Obama Admin Holds Election Event for Black Faith Leaders Only

National   |   Ryan Bomberger   |   May 31, 2012   |   5:07PM   |   Washington, DC

The (figurative) gloves need to come off. I can’t take it any more.

Leave it to mainstream media to ignore the obvious racial implications of the Obama administration’s black-only event held in conjunction with the Congressional Black Caucus. Yesterday in DC, the CBC hosted keynote speaker, Attorney General Eric Holder, IRS personnel and ACLU lawyers in what was billed as the “Faith Leaders Summit”. It was a day-long “voters rights” conference of “allies” (that was Holder’s word) to incite and charge the Conference of National Black Churches with doing everything they could to ensure the Democratic Party would get the devotion (and votes) of their 30 million congregants (at least those who are eligible to vote).

Could you imagine former President George W. Bush and Attorney General John Ashcroft holding an event solely with white pastors, invoking religion, and demonizing the other political party? Mainstream media would make the overly hyped Church and State “separation” outrage front-page news. Pundits (at least liberal ones) would be seething at the audacity of such a blatant campaign over-reach and misuse of taxpayers’ money.

But it’s 2012. Our mainstream media, as well as some of the GOP establishment, aren’t interested in confronting this divisive racism. For different reasons, both are unwilling to challenge the emotional rhetoric that daily revises America’s civil rights history. A tragic example of an epic GOP leadership fail is on display today with the Democrat-defeated PRENDA bill. The original legislation, as authored by prolife stalwart Rep. Trent Franks, was gutted behind closed doors to remove race-based abortions from the bill. The CBC even managed to cause the GOP to cower and remove Frederick Douglass’ name from the PRENDA bill (originally the Susan B. Anthony and Frederick Douglass PreNatal Non-Discrimination Act of 2011) with bizarre public accusations of racism.

In America, black people don’t own other black people or their names. Isn’t that slavery? Frederick Douglass, famed abolitionist, champion of human rights for all and renown Republican would condemn the CBC for its cowardice and its willingness to slaughter our future for the convenience of political power.

The history of liberation of black people in this country is one that Republicans can proudly declare was marked with their tireless efforts to abolish slavery, grant voting rights, quash the KKK (a terrorist group created by Democrats to terrorize blacks and Republicans), and provide economic and educational opportunities by introducing every civil rights bill after the Emancipation Proclamation through the Civil Rights Act of 1957, signed by Republican President Eisenhower. This civil rights bill was necessary to reinforce the (Republican) 15th Amendment’s voting rights that faced relentless opposition from Democrat-passed Jim Crow laws.
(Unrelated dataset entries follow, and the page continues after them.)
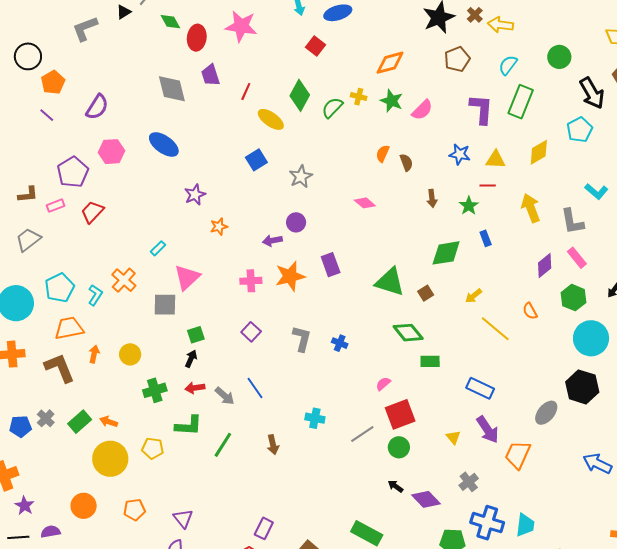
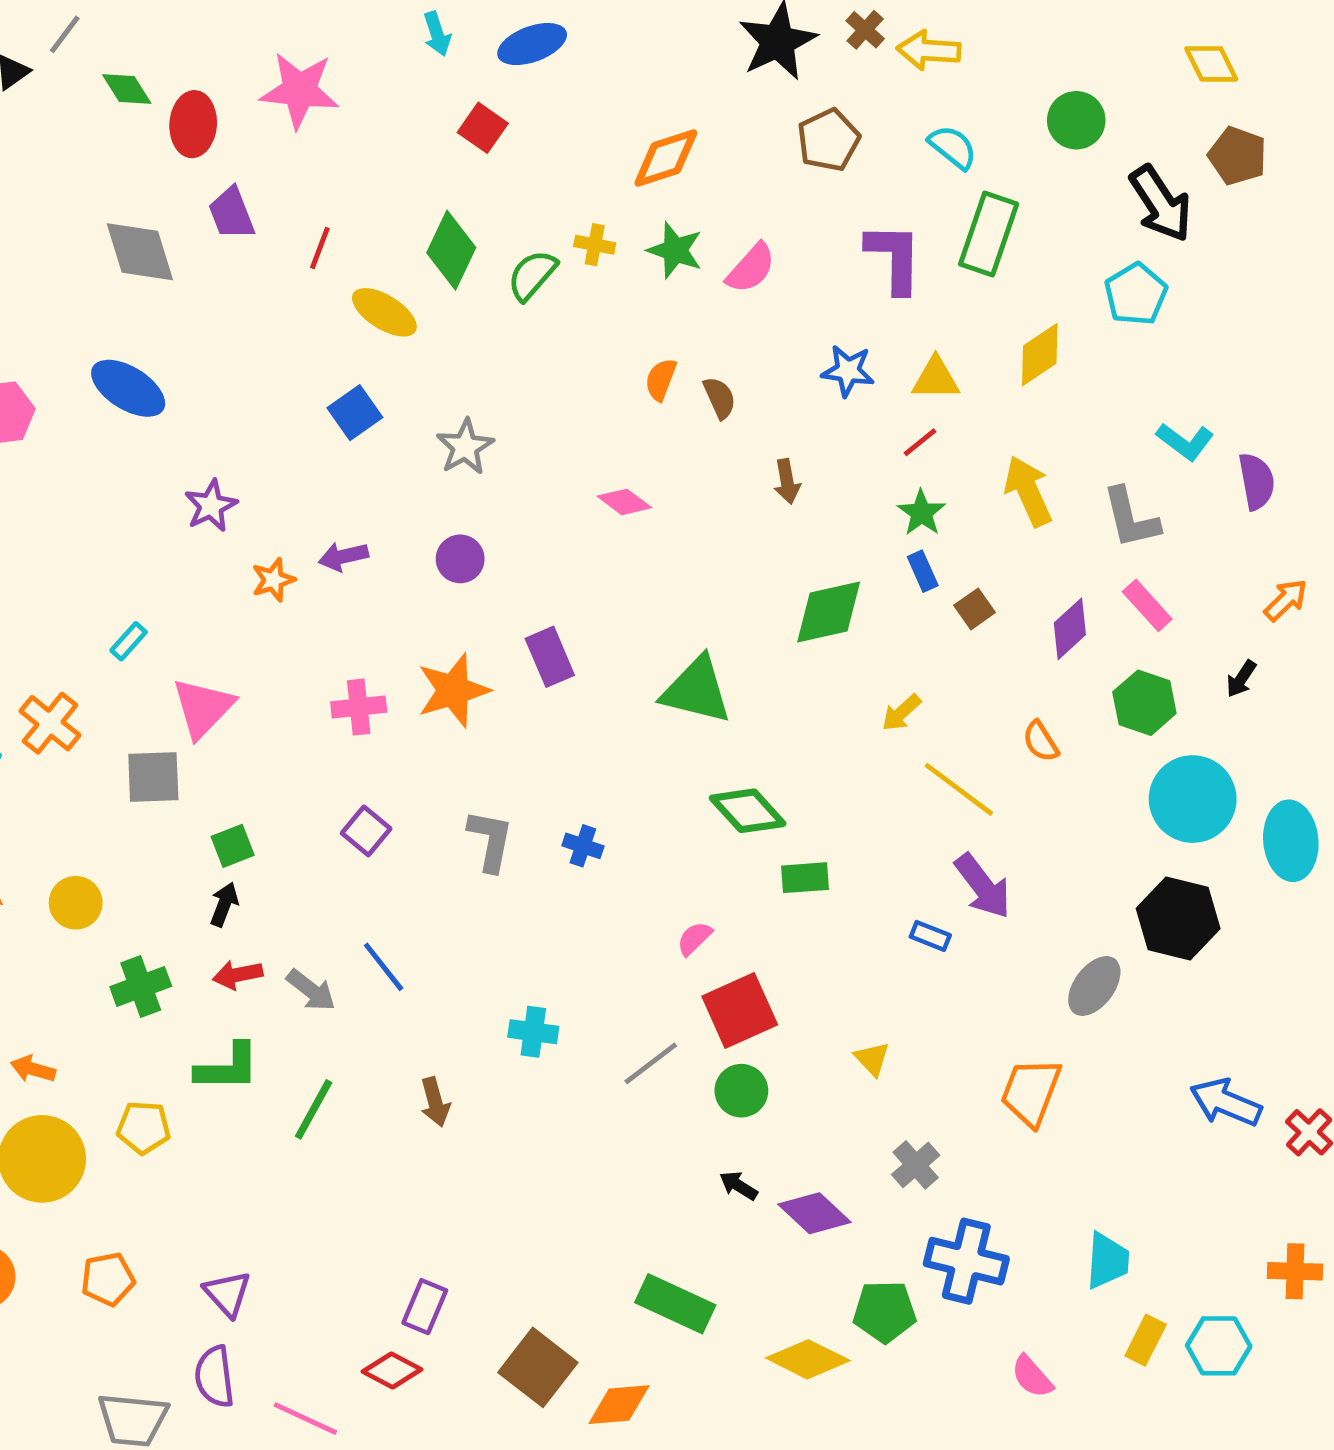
cyan semicircle: (508, 65) -> (953, 147), turned 95
red line: (488, 185) -> (920, 442), turned -35
green star: (469, 206) -> (921, 513), moved
purple arrow: (272, 241) -> (343, 556), moved
brown square: (426, 293) -> (975, 609), moved
blue rectangle: (480, 388) -> (930, 936), size x0.6
purple arrow: (488, 430) -> (983, 886), moved
cyan trapezoid: (525, 525) -> (1107, 1261), moved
Holder didn’t mention any of this. Liberal Democrats, especially the CBC, rely upon the collective lack of historical knowledge of every day Americans to push their pro-abortion, anti-conservative, anti-school choice, anti-traditional marriage, and pro-racial division invective to the masses.

What I found most striking in Holder’s comments was a religion-infused declaration that would normally elicit condemnation from the conference’s invited ACLU guest speakers: “Of all the freedoms that we enjoy today, none is more important, or more sacred than the right to vote.”

Sorry Mr. Holder, the right to vote is completely contingent upon one’s right to life. Not everyone can vote, as enshrined by the Constitution’s age requirement. But, the right to life is for all, and according to the framers of our Constitution (the document the Attorney General is sworn to uphold and defend) is sacred. One can never vote unless one can make it out of the womb…alive. The National Black Prolife Coalition and the Frederick Douglass Foundation understand this simple truth, but the CBC fears being publicly challenged by black conservatives.

Holder’s “no evidence of voter fraud” assertions are blatantly untrue considering the highly publicized (not by mainstream media, of course) embarrassing exposé of someone, without ID, being given access to vote using Holder’s own name. This incident of voter fraud and many more were reported by James O’Keefe in his Project Veritas. Obama’s Justice Department did manage to ignore blatant voter intimidation by the New Black Panther Party…but, wait, white people were being intimidated on video. That doesn’t count.

In the conference, Holder continued to lavish praise upon the Congressional Black Caucus, calling it the “conscience of the Congress”. Lord help us. Who needs a conscience steeped in corruption (the CBC’s scholarship scandal), race-baiting (Tea Party would “like to see blacks hanging on a tree”) and political flip-flopping (pro-abortion CBC Chairman Emmanuel Cleaver was once a prolife advocate who served as a steering committee member of Missouri Citizens for Life before he ran as a Democrat for Congress)?

The Obama administration’s appointed Attorney General railed against Voter ID laws with irony that apparently escaped those gathered: “Together your organizations are not only providing a voice for the most vulnerable among us…you are working to protect the progress that has marked our nation’s past and strengthened its future.”

The most vulnerable among us are not those, allegedly, without IDs, but those killed in the womb who will never get an ID.